Doctoral Dissertations

Date of Award

5-1999

Degree Type

Dissertation

Degree Name

Doctor of Philosophy

Major

English

Major Professor

George B. Hutchinson

Committee Members

Allison Ensor, Dorothy Scura, James Fitzgerald

Abstract

By demonstrating the interest that Mark Twain, Ellen Glasgow, and W. E. B. Du Bois had in certain aspects of Indian religious traditions, this study makes several new claims about American literature. First, three lesser-known novels by these respective writers–No. 44. The Mysterious Stranger, The Wheel of Life, and Dark Princess: A Romance—can be more fully understood and richly experienced when their authors' interest in Indian religion is taken into consideration.
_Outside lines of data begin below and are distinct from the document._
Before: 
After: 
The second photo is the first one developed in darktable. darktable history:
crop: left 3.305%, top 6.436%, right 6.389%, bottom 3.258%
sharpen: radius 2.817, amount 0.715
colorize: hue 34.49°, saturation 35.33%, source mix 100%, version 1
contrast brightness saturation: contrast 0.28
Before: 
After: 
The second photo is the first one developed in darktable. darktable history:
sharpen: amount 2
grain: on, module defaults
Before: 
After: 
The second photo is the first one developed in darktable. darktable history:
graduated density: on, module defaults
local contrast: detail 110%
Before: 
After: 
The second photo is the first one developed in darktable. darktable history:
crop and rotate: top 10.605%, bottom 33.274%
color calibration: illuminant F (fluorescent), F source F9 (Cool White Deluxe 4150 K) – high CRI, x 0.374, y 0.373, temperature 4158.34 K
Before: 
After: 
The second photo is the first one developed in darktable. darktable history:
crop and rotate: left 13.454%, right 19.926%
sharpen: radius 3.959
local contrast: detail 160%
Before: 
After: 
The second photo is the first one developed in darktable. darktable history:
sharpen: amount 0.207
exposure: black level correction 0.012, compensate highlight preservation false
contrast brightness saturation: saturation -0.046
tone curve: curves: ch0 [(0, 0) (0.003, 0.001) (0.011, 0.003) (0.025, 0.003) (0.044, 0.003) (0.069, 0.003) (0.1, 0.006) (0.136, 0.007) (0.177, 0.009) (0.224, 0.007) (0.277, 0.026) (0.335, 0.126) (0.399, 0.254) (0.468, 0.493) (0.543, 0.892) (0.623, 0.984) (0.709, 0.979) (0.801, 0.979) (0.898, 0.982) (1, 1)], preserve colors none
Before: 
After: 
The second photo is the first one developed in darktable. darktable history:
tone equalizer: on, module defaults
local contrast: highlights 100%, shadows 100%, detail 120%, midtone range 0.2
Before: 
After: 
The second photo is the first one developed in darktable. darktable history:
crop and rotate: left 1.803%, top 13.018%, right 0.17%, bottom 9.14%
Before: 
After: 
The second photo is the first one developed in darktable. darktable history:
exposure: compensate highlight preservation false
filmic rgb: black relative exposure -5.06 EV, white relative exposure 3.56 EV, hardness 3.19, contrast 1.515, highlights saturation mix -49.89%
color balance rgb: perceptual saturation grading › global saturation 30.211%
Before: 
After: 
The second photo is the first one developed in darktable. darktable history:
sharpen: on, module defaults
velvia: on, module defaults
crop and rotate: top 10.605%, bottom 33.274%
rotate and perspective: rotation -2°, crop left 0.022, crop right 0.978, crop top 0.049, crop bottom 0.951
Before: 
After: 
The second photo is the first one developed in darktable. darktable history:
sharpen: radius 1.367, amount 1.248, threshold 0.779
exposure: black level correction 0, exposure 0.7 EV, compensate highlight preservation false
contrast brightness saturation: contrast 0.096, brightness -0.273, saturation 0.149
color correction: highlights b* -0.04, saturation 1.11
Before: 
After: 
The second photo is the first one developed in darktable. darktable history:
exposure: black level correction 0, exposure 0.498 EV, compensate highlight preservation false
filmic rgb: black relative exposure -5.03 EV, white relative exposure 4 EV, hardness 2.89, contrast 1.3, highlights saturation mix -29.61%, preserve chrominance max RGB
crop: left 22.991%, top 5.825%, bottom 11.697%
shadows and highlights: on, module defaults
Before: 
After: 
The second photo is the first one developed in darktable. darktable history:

Secondly, American writers have been more consistently and complexly interested in India than has been recognized. The critical commonplace is that Indian religion has primarily influenced poets connected with the Transcendentalist and Beat movements, but this study shows that American literary interest in India has continued from the early nineteenth century through the twentieth and that prose and poetry have been equally fruitful means of expressing such interest. A look at the different American perspectives on India also complicates the notion of Orientalism propounded by Edward Said. To be sure, India is often the object of Orientalist discourse, and two novels-Max Wvlie's Hindu Heaven and Francis Marion Crawford's Mr. Isaacs--help define the parameters of American Orientalism. However, in contradiction to Said's insistence that Westerners writing about the East inevitably treat it as "exterior" or alien to themselves. Twain, Glasgow, and Du Bois find personal meaning in Indian concepts and accordingly create works of art that incorporate those ideas on a fundamental level. Their willingness to look to Indian religion as they search for a meaningful vision of human existence shows how they engage in a constructive cross-cultural encounter along the lines of Fred Dallmayr's notion of "Dialogical Exchange."